Cassie Sparks, a spokeswoman for the Kansas Department of Health and Environment, said the state decided not to draw down PREP funds this year because Johnson County and Wyandotte County were the only counties using them and the state wanted those counties to apply directly to the federal government.
“Removing KDHE as the coordinator would allow for direct interactions between the true grantee and the grantor,” she said, “thereby removing KDHE as the intermediary.”
Sparks said the counties have enough time to make that transition.
Stephenson and Marsh both said they would try to access PREP funds that way, but they weren’t sure if it was possible. The federal government generally has granted PREP funds only to state agencies.
Both also said they would petition their county commissioners to consider funding the programs with local dollars, but a property tax lid that the Kansas Legislature imposed makes that a long shot.
Pregnancy rates declining
Teen and adolescent pregnancy rates have declined in Johnson County — from 11.1 per 1,000 girls 19 and under in 2010 to 7.9 per 1,000 in 2014 — and Wyandotte County — from 44.8 per 1,000 girls 19 and under in 2010 to 29.4 per 1,000 in 2014 — since they began using PREP, but Stephenson and Marsh said it’s too early to tell how much of that decline can be attributed to the program itself rather than other factors.
The rates have been declining in Kansas as a whole and nationwide over that same period.
Stephenson and Marsh said they did not believe the state’s decision to turn down future funds was based on any analysis of the effectiveness of PREP.
“I assume it must have been controversial politically,” Stephenson said, “because those abstinence-only grants were controversial (as well).”
Marsh said some schools in her county have asked the health department not to deploy PREP at their locations.
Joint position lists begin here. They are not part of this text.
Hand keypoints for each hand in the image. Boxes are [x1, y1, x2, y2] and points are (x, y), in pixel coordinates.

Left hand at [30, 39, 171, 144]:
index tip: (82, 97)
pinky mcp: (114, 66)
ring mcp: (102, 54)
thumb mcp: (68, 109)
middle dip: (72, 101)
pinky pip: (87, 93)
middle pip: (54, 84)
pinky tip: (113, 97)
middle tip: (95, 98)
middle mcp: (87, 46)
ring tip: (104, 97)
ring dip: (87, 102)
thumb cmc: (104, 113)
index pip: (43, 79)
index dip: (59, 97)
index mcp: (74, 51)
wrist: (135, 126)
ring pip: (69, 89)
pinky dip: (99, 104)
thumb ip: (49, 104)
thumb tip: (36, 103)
Others, like the Shawnee Mission School District, have opted to use the program under the administration of district employees rather than health department employees.
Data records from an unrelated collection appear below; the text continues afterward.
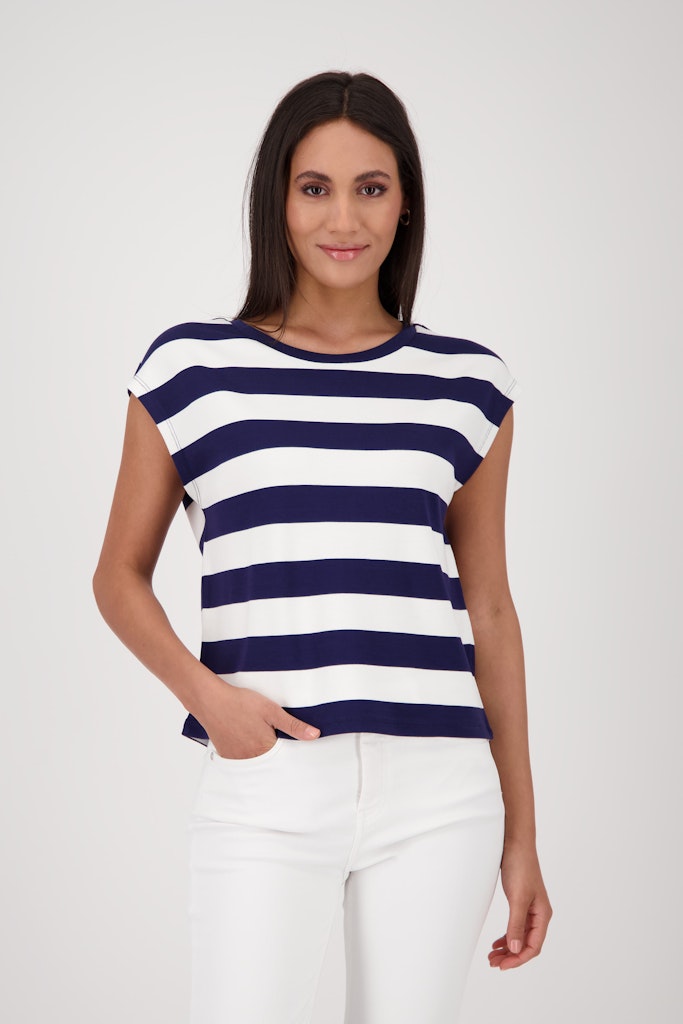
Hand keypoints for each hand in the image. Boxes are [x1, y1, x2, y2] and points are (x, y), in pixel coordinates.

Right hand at [202, 682, 319, 759]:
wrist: (211, 700)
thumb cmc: (240, 703)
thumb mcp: (271, 710)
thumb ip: (294, 725)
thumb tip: (314, 735)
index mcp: (265, 749)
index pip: (284, 756)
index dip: (286, 745)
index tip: (285, 739)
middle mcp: (251, 758)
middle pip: (268, 759)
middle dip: (272, 748)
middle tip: (266, 731)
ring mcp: (236, 757)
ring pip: (254, 758)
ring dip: (257, 750)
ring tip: (254, 731)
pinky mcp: (226, 753)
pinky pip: (240, 758)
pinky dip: (245, 750)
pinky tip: (243, 735)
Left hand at [489, 840, 551, 970]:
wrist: (515, 843)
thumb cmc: (520, 866)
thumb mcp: (518, 898)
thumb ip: (516, 924)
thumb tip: (515, 949)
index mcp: (543, 915)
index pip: (533, 946)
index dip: (518, 959)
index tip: (502, 966)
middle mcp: (539, 914)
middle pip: (527, 944)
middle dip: (511, 956)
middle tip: (493, 963)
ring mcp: (530, 908)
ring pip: (520, 936)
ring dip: (508, 948)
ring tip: (492, 956)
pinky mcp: (521, 902)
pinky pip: (516, 926)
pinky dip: (507, 936)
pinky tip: (497, 942)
Marsh said a Shawnee Mission school was participating in PREP in 2014 when it used a poster describing ways people express sexual feelings that quickly became a lightning rod for criticism.
The poster was taken down after parents complained about how explicitly it named sexual acts. Socially conservative legislators continued to take issue with the poster years later, introducing a bill in February inspired by it that would have allowed for prosecution of teachers who present material “harmful to minors.”
Vanessa Sanburn, co-founder of a nonprofit sexual education organization in Lawrence called Let’s Talk, said some legislators yearn to return to the days of abstinence-only sex education, and that likely influenced the state’s decision to turn down PREP funds.
She said that’s problematic.
“Kids are sexually active,” said Sanburn, who’s also a member of the Lawrence school board. “We know that, and not acknowledging that and not providing the tools they need to prevent pregnancy and STDs … that’s not going to prevent them from being sexually active.”